Huntsville-Madison County EMA ‘Prepares for Worst’ Ahead of Wintry Mix Event

This is an archived article and the information in the article may be outdated. Please look at the time stamp on the story to see when it was last updated.
Data pix.

MADISON COUNTY, Ala. (WHNT) - Officials from Huntsville, Madison and Madison County convened for a EMA weather briefing Monday afternoon.

The anticipated two rounds of the impending wintry mix event have local agencies putting their heads together.

According to EMA officials, communication is key in situations such as this, whether you live north or south of the Mason-Dixon line.

It especially helps when you have municipalities adept at working together.

"There's not a lot of turf war going on between these municipalities," says Emergency Management officer Paige Colburn.

"There's a lot of partnership, a lot of willingness to work together and make these plans at the same time: maybe not let Redstone Arsenal and the schools out onto the roads at the exact same time of day, for example."

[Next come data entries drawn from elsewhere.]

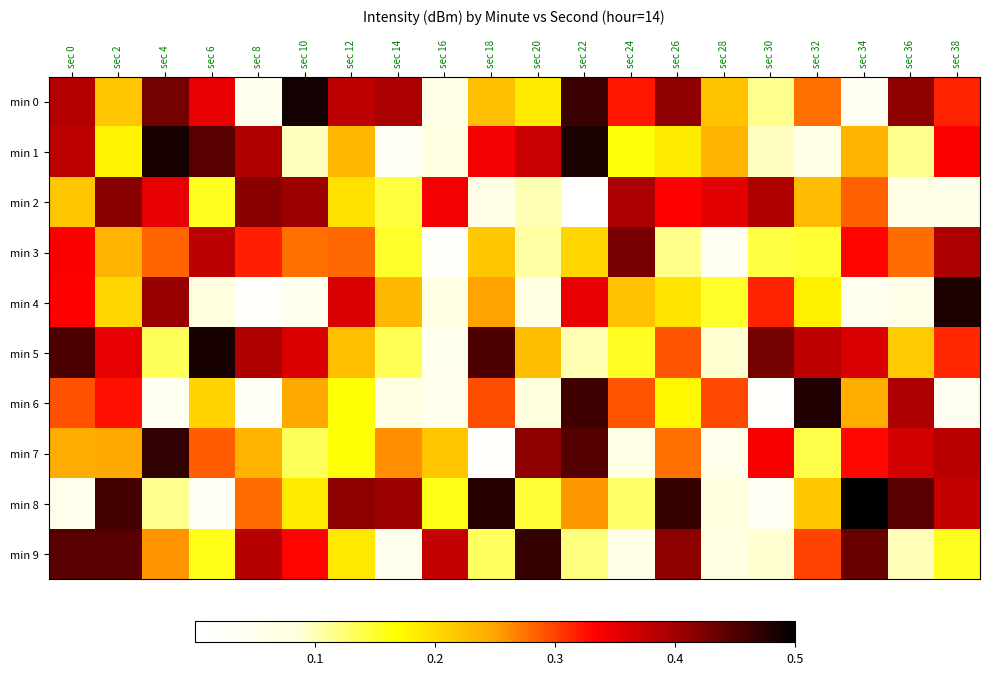

Reading right to left, extract all data points from this chart.

min 0: sec 38=0.3	sec 36=0.4	sec 34=0.0	sec 32=0.3	sec 30=0.1	sec 28=0.2	sec 26=0.4	sec 24=0.3	sec 22=0.5	sec 20=0.2	sec 18=0.2	sec 16=0.1	sec 14=0.4	sec 12=0.4	sec 10=0.5	sec 8=0.0	sec 6=0.3	sec 4=0.4	sec 2=0.2	sec 0=0.4
min 1: sec 38=0.3	sec 36=0.1	sec 34=0.2	sec 32=0.1	sec 30=0.1	sec 28=0.2	sec 26=0.2	sec 24=0.2	sec 22=0.5	sec 20=0.4	sec 18=0.3	sec 16=0.1	sec 14=0.0	sec 12=0.2	sec 10=0.1	sec 8=0.4	sec 6=0.4	sec 4=0.5	sec 2=0.2	sec 0=0.4
min 2: sec 38=0.1	sec 36=0.1	sec 34=0.3	sec 32=0.2	sec 30=0.4	sec 28=0.4	sec 26=0.3	sec 24=0.4	sec 22=0.0	sec 20=0.1	sec 18=0.1	sec 16=0.3	sec 14=0.1	sec 12=0.2	sec 10=0.4	sec 8=0.4	sec 6=0.2	sec 4=0.4	sec 2=0.4	sec 0=0.2
min 3: sec 38=0.4	sec 36=0.3	sec 34=0.3	sec 32=0.1	sec 30=0.1	sec 28=0.0	sec 26=0.1	sec 24=0.4	sec 22=0.2	sec 20=0.1	sec 18=0.2	sec 16=0.0	sec 14=0.2	sec 12=0.3	sec 10=0.3	sec 8=0.3	sec 6=0.4	sec 4=0.3	sec 2=0.2	sec 0=0.3
min 4: sec 38=0.5	sec 36=0.1	sec 34=0.0	sec 32=0.2	sec 30=0.3	sec 28=0.2	sec 26=0.2	sec 24=0.2	sec 22=0.3	sec 20=0.1	sec 18=0.3	sec 16=0.1	sec 14=0.2	sec 12=0.4	sec 10=0.0	sec 8=0.0	sec 6=0.1	sec 4=0.4	sec 2=0.2	sec 0=0.3
min 5: sec 38=0.3	sec 36=0.2	sec 34=0.4	sec 32=0.4	sec 30=0.4	sec 28=0.1	sec 26=0.3	sec 24=0.2	sec 22=0.1	sec 20=0.2	sec 18=0.5	sec 16=0.0	sec 14=0.1	sec 12=0.2	sec 10=0.4	sec 8=0.4	sec 6=0.5	sec 4=0.1	sec 2=0.3	sec 0=0.5
min 6: sec 38=0.0	sec 36=0.4	sec 34=0.2	sec 32=0.5	sec 30=0.0	sec 28=0.3	sec 26=0.2	sec 24=0.3	sec 22=0.5	sec 20=0.1	sec 18=0.3	sec 16=0.1	sec 14=0.1	sec 12=0.2	sec 10=0.2	sec 8=0.0	sec 6=0.2	sec 4=0.0	sec 2=0.3	sec 0=0.3
min 7: sec 38=0.4	sec 36=0.4	sec 34=0.3	sec 32=0.1	sec 30=0.3	sec 28=0.1	sec 26=0.3	sec 24=0.1	sec 22=0.4	sec 20=0.4	sec 18=0.0	sec 16=0.2	sec 14=0.3	sec 12=0.2	sec 10=0.1	sec 8=0.2	sec 6=0.3	sec 4=0.5	sec 2=0.2	sec 0=0.2
min 8: sec 38=0.4	sec 36=0.4	sec 34=0.5	sec 32=0.2	sec 30=0.0	sec 28=0.1	sec 26=0.5	sec 24=0.1	sec 22=0.3	sec 20=0.1	sec 18=0.5	sec 16=0.2	sec 14=0.4	sec 12=0.4	sec 10=0.2	sec 8=0.3	sec 6=0.0	sec 4=0.1	sec 2=0.5	sec 0=0.1
min 9: sec 38=0.2	sec 36=0.1	sec 34=0.4	sec 32=0.3	sec 30=0.1	sec 28=0.1	sec 26=0.4	sec 24=0.1	sec 22=0.1	sec 20=0.5	sec 18=0.1	sec 16=0.4	sec 14=0.0	sec 12=0.2	sec 10=0.3	sec 8=0.4	sec 6=0.2	sec 4=0.3	sec 2=0.4	sec 0=0.4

In any winter weather briefing at the Madison County EMA office, you'll find Madison Police making decisions about road preparations right next to administrators from Huntsville City Schools solidifying their delay or closure plans.

It's that type of mindset that helps our area avoid the highly politicized debacles we've seen recently in the Birmingham and Atlanta metro areas.

In addition to local officials, you'll find state agencies like ALDOT on the conference call talking about the pre-treatment of state-run roadways.

Whether it's the manageability of our area - far smaller than the 50 or so plus separate municipalities in the Atlanta metro area - officials here seem to have their routine down when it comes to ensuring the safety of citizens.

"Fortunately, either we're small enough or we've done this so many times now that the three musketeers know how to play together," Colburn laughed.

As clichéd as it may sound, success and safety really is all about preparing for anything.

"We prepare for what's coming down from the sky today to freeze and never thaw," smiled Colburn. "We prepare for the worst case scenario."